Analysis of injection operators in multigrid solvers for hybridized discontinuous Galerkin methods
Peipei Lu, Andreas Rupp, Guido Kanschat
TL;DR
The paper addresses the efficient solution of HDG discretizations for diffusion problems by proving uniform convergence of a geometric multigrid V-cycle under new, locality-friendly injection-operator assumptions. It develops an abstract injection-operator framework and identifies several strictly local options that maintain stability and enable quasi-orthogonality, while relaxing stabilization requirements to τ_ℓ h_ℓ ≲ 1. The main contributions include establishing energy-stability and Ritz-projection bounds, proving a finite-set of preconditions that guarantee convergence, and showing that the analysis extends to HDG variants RT-H and BDM-H (and LDG-H) through LS1–LS6. Numerical experiments corroborate the theory, demonstrating robust multigrid performance across mesh refinements, polynomial degrees, and different injection operators.
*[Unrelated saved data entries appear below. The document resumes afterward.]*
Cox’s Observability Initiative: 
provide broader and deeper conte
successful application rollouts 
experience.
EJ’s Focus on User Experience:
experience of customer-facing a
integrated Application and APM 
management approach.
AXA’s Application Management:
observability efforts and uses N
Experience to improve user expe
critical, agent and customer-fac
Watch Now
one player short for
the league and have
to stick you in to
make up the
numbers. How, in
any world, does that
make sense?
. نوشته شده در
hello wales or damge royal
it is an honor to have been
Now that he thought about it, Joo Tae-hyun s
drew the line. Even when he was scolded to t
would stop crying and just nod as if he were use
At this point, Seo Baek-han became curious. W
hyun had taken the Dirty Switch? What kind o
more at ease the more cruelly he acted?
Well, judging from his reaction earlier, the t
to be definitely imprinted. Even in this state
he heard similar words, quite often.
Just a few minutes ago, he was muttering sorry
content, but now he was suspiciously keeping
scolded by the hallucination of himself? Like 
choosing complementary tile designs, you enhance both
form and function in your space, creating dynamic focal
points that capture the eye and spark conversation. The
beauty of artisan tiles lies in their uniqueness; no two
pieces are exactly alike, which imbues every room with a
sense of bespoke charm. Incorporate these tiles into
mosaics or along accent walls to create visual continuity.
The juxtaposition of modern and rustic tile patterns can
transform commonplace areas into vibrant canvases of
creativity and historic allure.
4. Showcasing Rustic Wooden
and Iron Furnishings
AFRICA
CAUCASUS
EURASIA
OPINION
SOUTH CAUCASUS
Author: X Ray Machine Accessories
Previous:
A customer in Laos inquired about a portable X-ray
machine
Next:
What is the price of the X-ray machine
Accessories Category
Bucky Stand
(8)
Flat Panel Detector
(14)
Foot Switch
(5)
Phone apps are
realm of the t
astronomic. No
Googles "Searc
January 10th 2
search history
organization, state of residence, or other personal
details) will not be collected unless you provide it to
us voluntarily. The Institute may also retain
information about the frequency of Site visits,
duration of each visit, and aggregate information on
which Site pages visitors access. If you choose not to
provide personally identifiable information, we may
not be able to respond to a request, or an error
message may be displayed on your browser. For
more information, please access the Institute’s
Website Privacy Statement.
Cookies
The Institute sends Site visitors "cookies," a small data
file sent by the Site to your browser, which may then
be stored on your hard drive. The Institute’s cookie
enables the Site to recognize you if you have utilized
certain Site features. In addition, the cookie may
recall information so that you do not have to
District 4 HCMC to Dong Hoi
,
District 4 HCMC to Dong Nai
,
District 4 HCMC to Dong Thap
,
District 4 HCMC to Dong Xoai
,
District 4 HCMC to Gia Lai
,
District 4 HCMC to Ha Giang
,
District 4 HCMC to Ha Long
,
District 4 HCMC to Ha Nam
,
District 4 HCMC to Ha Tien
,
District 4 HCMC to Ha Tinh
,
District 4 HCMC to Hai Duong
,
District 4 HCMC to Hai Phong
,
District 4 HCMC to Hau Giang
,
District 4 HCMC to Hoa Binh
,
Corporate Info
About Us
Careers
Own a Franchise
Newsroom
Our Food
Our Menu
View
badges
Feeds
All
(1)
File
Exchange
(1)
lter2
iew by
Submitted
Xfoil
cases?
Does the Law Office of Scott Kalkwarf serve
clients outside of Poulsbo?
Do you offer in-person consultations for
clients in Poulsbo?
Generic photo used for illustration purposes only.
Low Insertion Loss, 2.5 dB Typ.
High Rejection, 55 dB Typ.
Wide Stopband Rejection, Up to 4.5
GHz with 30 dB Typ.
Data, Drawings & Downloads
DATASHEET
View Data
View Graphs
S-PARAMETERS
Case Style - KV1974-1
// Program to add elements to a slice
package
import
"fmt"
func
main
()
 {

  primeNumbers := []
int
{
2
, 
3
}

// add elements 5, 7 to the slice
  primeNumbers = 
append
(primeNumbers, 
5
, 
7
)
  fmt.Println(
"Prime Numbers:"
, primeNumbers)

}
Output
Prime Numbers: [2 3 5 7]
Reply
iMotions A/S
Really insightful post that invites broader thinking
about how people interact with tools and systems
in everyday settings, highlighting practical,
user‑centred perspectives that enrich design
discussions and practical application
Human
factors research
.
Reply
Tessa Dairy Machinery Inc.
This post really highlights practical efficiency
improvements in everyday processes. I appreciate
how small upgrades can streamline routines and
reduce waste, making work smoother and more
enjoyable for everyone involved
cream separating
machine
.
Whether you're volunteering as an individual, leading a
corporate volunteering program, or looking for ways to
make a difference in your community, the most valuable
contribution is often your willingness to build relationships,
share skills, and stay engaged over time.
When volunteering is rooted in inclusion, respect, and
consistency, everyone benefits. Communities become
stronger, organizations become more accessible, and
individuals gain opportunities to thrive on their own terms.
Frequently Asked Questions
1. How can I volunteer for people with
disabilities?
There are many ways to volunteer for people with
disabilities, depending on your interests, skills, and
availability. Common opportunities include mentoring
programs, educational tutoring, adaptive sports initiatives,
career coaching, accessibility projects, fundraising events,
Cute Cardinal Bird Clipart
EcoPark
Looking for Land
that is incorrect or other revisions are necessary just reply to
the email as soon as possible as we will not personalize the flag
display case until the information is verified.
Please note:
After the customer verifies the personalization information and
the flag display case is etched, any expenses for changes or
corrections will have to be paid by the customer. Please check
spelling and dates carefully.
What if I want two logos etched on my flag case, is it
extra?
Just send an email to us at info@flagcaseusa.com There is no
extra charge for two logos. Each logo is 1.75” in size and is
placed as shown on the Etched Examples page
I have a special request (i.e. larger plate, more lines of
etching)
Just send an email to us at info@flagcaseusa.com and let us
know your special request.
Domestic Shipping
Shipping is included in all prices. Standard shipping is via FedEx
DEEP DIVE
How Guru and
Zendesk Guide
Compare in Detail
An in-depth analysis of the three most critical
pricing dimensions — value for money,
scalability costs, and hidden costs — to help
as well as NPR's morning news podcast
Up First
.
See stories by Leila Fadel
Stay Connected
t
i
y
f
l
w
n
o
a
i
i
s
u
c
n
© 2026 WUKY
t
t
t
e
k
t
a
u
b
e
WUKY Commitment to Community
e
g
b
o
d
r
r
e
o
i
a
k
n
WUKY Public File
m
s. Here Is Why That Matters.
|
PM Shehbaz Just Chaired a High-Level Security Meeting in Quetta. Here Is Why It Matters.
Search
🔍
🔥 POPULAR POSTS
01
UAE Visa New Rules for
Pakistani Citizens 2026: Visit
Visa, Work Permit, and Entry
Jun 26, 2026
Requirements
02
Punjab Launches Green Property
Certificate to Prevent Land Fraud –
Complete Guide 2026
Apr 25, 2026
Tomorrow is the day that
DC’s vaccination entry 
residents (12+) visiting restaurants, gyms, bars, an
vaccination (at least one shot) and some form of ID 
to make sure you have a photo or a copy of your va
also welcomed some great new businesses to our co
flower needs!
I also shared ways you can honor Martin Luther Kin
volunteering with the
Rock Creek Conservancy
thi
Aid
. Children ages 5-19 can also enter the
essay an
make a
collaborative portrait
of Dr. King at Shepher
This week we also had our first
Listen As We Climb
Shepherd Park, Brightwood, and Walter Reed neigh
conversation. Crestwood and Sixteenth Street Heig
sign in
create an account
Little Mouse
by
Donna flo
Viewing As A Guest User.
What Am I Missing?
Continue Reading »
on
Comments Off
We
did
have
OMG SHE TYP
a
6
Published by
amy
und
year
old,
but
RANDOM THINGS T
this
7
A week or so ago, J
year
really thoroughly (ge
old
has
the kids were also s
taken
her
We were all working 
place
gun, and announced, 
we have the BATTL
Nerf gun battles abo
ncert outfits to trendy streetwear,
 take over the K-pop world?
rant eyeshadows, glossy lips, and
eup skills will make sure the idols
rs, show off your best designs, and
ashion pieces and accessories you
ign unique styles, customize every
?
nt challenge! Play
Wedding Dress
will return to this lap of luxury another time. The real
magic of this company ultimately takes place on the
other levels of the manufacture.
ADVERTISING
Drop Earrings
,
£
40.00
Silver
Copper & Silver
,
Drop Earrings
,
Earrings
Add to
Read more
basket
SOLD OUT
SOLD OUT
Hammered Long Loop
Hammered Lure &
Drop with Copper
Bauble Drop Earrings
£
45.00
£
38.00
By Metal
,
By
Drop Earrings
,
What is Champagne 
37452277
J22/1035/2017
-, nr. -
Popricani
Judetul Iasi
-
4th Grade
This work advances practical, scalable multigrid solvers for HDG methods by enabling local injections and broader parameter regimes without sacrificing convergence guarantees.
Abstract
Uniform convergence of the geometric multigrid V-cycle is proven for HDG methods with a new set of assumptions on the injection operators from coarser to finer meshes. The scheme involves standard smoothers and local solvers which are bounded, convergent, and consistent. Elliptic regularity is used in the proofs. The new assumptions admit injection operators local to a single coarse grid cell. Examples for admissible injection operators are given. The analysis applies to the hybridized local discontinuous Galerkin method, hybridized Raviart-Thomas, and hybridized Brezzi-Douglas-Marini mixed element methods. Numerical experiments are provided to confirm the theoretical results.